To his surprise, Guy was sorry when the car drew up in front of the house where she lived. As she got out and turned to thank him, her hood fell back and instinctively she reached up to pull it back over her savaged hair.

‘No!’ Guy’s hand came down over hers, pulling it away. He turned her head so as to catch the lamplight and stood for a moment, studying the narrow, fine-boned little face. Then he nodded. ‘You’ve nothing to worry about. It will be a triumph when it’s cut, you’ll see.’

‘Cut! But surely I must grow it again?’

‘On no account,’ said Guy. He opened the door for her — and was gone.

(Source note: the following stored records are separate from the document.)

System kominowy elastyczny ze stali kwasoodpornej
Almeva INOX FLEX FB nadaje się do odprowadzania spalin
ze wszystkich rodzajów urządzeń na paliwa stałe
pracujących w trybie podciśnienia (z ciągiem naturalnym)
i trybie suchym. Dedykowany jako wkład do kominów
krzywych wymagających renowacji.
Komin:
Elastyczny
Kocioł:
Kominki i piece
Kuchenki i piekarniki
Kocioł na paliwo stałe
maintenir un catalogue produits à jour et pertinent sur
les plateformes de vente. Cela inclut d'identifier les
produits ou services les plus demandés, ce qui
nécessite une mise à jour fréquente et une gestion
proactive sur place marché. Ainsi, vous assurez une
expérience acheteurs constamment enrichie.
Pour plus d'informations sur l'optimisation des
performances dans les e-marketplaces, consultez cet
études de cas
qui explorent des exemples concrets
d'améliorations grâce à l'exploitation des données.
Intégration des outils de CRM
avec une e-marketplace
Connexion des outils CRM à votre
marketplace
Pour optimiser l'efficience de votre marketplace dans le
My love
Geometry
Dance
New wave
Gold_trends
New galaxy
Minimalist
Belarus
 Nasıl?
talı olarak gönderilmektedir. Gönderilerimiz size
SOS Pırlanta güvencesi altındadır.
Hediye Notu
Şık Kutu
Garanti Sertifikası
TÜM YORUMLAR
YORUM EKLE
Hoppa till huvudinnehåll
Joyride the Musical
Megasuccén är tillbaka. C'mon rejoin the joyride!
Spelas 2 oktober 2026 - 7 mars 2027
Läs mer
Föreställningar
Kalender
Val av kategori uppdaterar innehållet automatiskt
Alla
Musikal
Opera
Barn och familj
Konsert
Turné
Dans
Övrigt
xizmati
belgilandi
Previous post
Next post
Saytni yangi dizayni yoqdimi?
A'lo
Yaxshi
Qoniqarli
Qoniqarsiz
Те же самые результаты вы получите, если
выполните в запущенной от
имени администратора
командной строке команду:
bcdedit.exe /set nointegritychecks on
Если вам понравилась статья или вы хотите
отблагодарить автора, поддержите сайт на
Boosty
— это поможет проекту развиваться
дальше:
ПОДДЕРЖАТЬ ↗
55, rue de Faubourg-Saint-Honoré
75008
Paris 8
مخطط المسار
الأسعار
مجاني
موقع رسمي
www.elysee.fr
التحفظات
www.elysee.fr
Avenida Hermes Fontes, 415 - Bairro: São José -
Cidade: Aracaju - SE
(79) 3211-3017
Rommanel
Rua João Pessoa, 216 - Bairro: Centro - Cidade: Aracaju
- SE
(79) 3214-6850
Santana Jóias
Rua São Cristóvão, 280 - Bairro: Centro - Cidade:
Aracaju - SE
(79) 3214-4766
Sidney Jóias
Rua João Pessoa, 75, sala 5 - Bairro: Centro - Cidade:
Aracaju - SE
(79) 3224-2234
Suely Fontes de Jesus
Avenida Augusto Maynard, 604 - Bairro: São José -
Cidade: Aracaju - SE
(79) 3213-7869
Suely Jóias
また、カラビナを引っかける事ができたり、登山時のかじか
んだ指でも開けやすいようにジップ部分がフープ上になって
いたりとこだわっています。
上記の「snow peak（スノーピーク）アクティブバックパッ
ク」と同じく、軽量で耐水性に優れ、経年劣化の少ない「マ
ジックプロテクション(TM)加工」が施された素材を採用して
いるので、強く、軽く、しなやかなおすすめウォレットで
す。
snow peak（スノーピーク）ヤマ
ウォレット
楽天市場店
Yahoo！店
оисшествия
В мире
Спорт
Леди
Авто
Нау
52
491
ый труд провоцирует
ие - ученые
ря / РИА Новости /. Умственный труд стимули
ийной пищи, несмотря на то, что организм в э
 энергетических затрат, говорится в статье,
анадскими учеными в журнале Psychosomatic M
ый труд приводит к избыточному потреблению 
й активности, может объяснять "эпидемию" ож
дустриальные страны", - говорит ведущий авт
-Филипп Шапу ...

Left alone in the lobby, Tessa stood for a moment, frowning and bewildered. She knew about phantom limbs: that the place where they had been went on aching even after they had been cut off. Her cheek, where the Englishman’s fingers had been, did not exactly ache… but very strangely, most curiously… it felt.

5

Guy was mistaken in thinking that Nerine was unaware of his wealth. Ever since her brother Arthur, an avid reader of the Financial Times, had suggested that the Farne who appeared so frequently and impressively in its columns might be the young man who had had the effrontery to propose to her all those years ago, Nerine had never rested. Arthur was despatched to make enquiries in the City and returned with the information that in addition to the enterprises which bore his name, Guy Farne was chairman of Ouro Preto Inc., had a controlling interest in nine other companies, and was regarded as one of the richest as well as the most brilliant men in Europe.

‘He’s in for a knighthood too, they say,’ he added, ‘despite the fact that he’s so young.’

‘A knighthood!’ Nerine was shaken. It looked as though her family had been hopelessly wrong in their assessment of her youthful suitor.